Die ANAV – Vereinigung der nationalen Reisebüros begrüßte die Entscheidung des Gerichtshofs der Europäischen Union, die die Blockierung der Übernahme der Etraveli Group durch Booking Holdings bestätigte, und betrachtete sie als grundlegend für die Verteidigung des Tourismus und des Gleichgewichts des europäischen Marktes. Der Verband unter der Leitung von Miguel Quintas betrachtete das Urteil als Bestätigung der Bedeutung der Wahrung des Wettbewerbs und der Vielfalt der Vertriebskanäle in der Branche.
Der Gerichtshof wies die Berufung von Booking zurück und bestätigte die Entscheidung der Europäischen Kommission von 2023, die das Geschäft verhinderte. Brüssel argumentierte, dass der Kauf von Etraveli – einem der führenden europäischen Online-Flugbuchungsanbieter – die bereits dominante Position von Booking auf dem Markt der Online-Reisebüros für Unterkünfte stärken würde, und dass diese Macht als Hebel genutzt werden könnte, um andere Segmente wie den Lufttransport zu dominieren.
Für die ANAV sind Innovation und die Größe der großen Plattformen positiv für den Tourismus, aber man darf sich nicht in Richtung eines Marktes entwickeln, in dem eine sehr kleine Anzahl von Betreibern schrittweise die Unterkünfte, den Transport und die übrigen Bestandteile der Reise kontrolliert. Der Verband betonte, dass die Vielfalt der Kanäle wesentlich für die Wahlfreiheit der Verbraucher, für Innovation und zur Sicherung des Überlebens unabhängiger Reisebüros ist.
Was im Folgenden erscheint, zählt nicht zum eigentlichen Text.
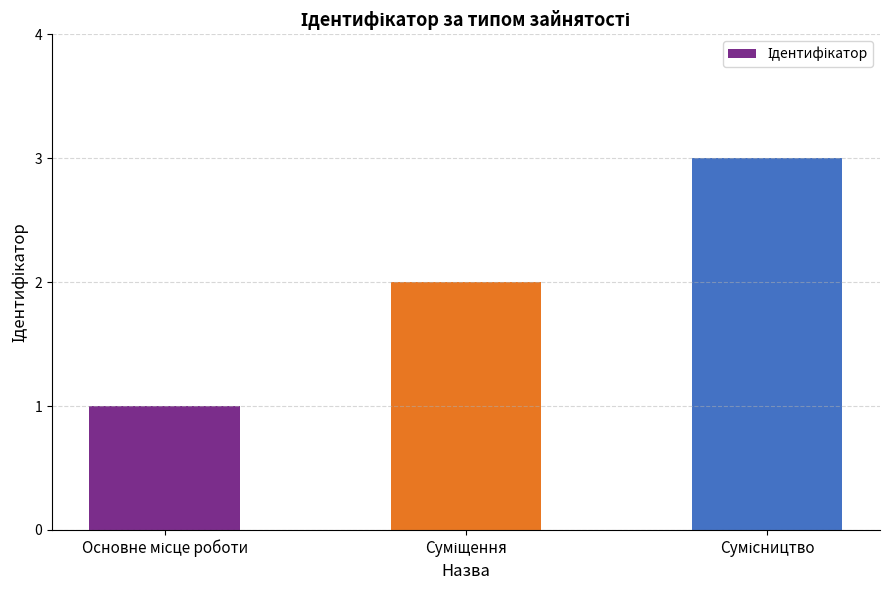

What is the greatest value displayed?

3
Die ANAV setzt sich für ausgewogene Bedingungen zwischen den großen digitalen Plattformen und den unabhängigen Betreibern ein, insbesondere beim diskriminierungsfreien Zugang zu Inhalten, Tarifen, Verfügbarkeit und dem Inventar der Tourismusanbieter. Der Verband versichert, dass er weiterhin ein offenes, wettbewerbsorientiertes und vielfältiges Tourismus-Ökosystem gegenüber den nationalen und europäischen Institutionen verteidigen wird.